Property and branding business owner Peter Wagenaar and a team of Mouille Point residents have been feeding homeless people on the upmarket "Platinum Strip" for weeks now, raising the ire of some residents.
On Wednesday morning, he woke to the sight of his vehicle ablaze.
This after a heated public back-and-forth spat on social media over residents helping to feed the homeless during the lockdown, which resulted in his address being published online.
Wagenaar told News24 on Thursday: "I woke up at 03:40 yesterday morning - my wife's car alarm was going off, the Mini. I looked out the window and saw that the car was on fire."
The Mini Cooper had been parked in a public bay alongside the coastal promenade that leads to the suburb's lighthouse - not far from tourist hub the V&A Waterfront.
"I woke my wife up, said, 'Don't get a fright, our car's on fire - somebody's just gone and set it alight. Remain calm, call the fire department and I'll go downstairs and make sure there are no other cars in danger'. I went down - the SAPS were out there, some of the security guys were out there, a couple of the neighbours, and the fire department arrived and they extinguished the fire."
He said one of the neighbours mentioned another neighbour across the road had heard a motorbike at the time the car was petrol-bombed.
"She stuck her head out the window, and saw a motorbike making a U-turn, just by our vehicle and sped up Fritz Sonnenberg Road into the distance.
"That's now been confirmed to be the fact. We've got various sequences of camera footage showing two gentlemen arriving on a motorbike.
"One jumped off the bike, dropped a petrol-bomb under the car, jumped back on the bike and left into the still of the night," Wagenaar added.
Asked how he felt about the attack, he said: "I've got sadness for whoever stoops to this level of taking things this far.
"There have been some folk - I'd say a handful or two - who've been vocal about feeding the homeless people, and they're entitled to their opinion.
"We're looking after the homeless folk during this 'lockdown' period - giving them two home-cooked meals a day. I have no problem with indifference - we all wish we could wave that magic wand and hope that everyone [the homeless] appeared in a shelter, and everybody was very happy. But we know that's not a fact of life.
"The folk are literally out on the streets. They have no sustenance; there is no food in the bins for them they would normally scrape out.
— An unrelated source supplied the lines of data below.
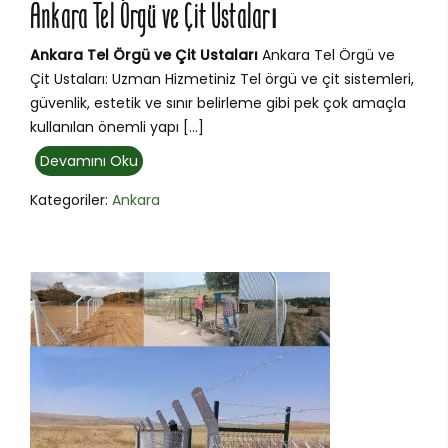
Ankara Tel Örgü ve Çit Ustaları
Ankara Tel Örgü ve Çit Ustaları
Ankara Tel Örgü ve
Çit Ustaları: Uzman Hizmetiniz Tel örgü ve çit sistemleri,
güvenlik, estetik ve sınır belirleme gibi pek çok amaçla
kullanılan önemli yapı […]
Devamını Oku
Kategoriler:
Ankara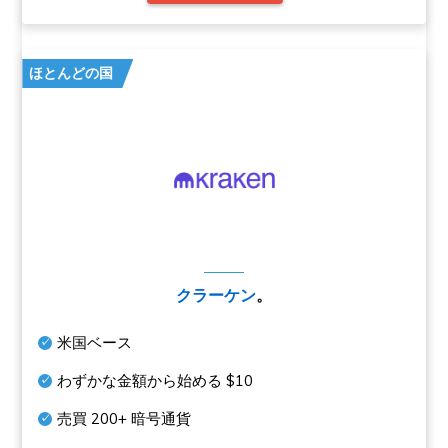
ほとんどの国
クラーケン
。
米国ベース
わずかな金額から始める
$10
売買
200+
暗号通貨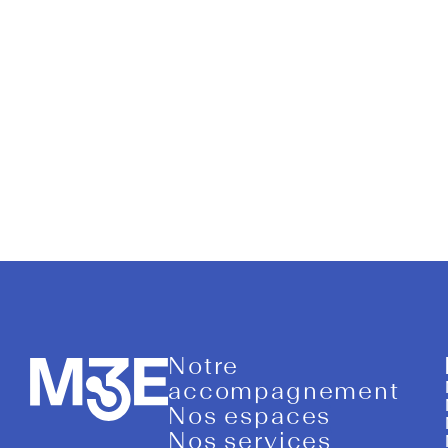
#14
Notre
accompagnement
Nos espaces
Nos services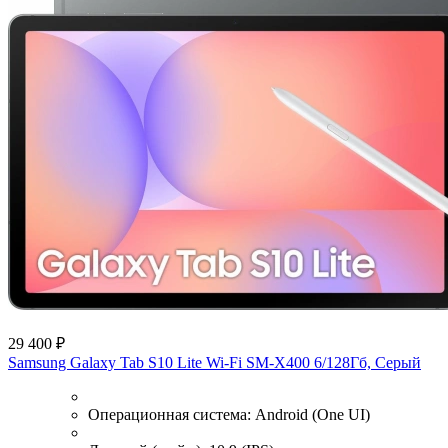
29 400 ₽
Samsung Galaxy Tab S10 Lite Wi-Fi SM-X400 6/128Гб, Серый
Операционная система:
Android (One UI)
"There are no pedestrians walking around able to give them the 'fiver' they would normally bum off. So where are they meant to get their sustenance? Do we want them to turn to crime?" Wagenaar asked.
He had nothing but praise for the commander at Sea Point police station.
"They have taken this matter very seriously.
"It's certainly lit the community. I'm just hoping that we can finally start making people come to their senses, and realise that we don't need to spew out hate and vitriol - we can agree to disagree."
Wagenaar said much of the hate had been on social media - but he had paid "very little attention" to it.
"The task at hand for us is serving 80 to 100 homeless people breakfast in the morning, a home-cooked dinner in the evening and we continue on regardless."
Asked how he and his wife were coping emotionally, he added: "If you had to look at the ECG monitor, this wouldn't even put a blip on my heart rate. In fact, I'd say the heart rate has gone into the negative territory, from the fact that people can stoop so low."
At the time of publication, the police had not announced any arrests.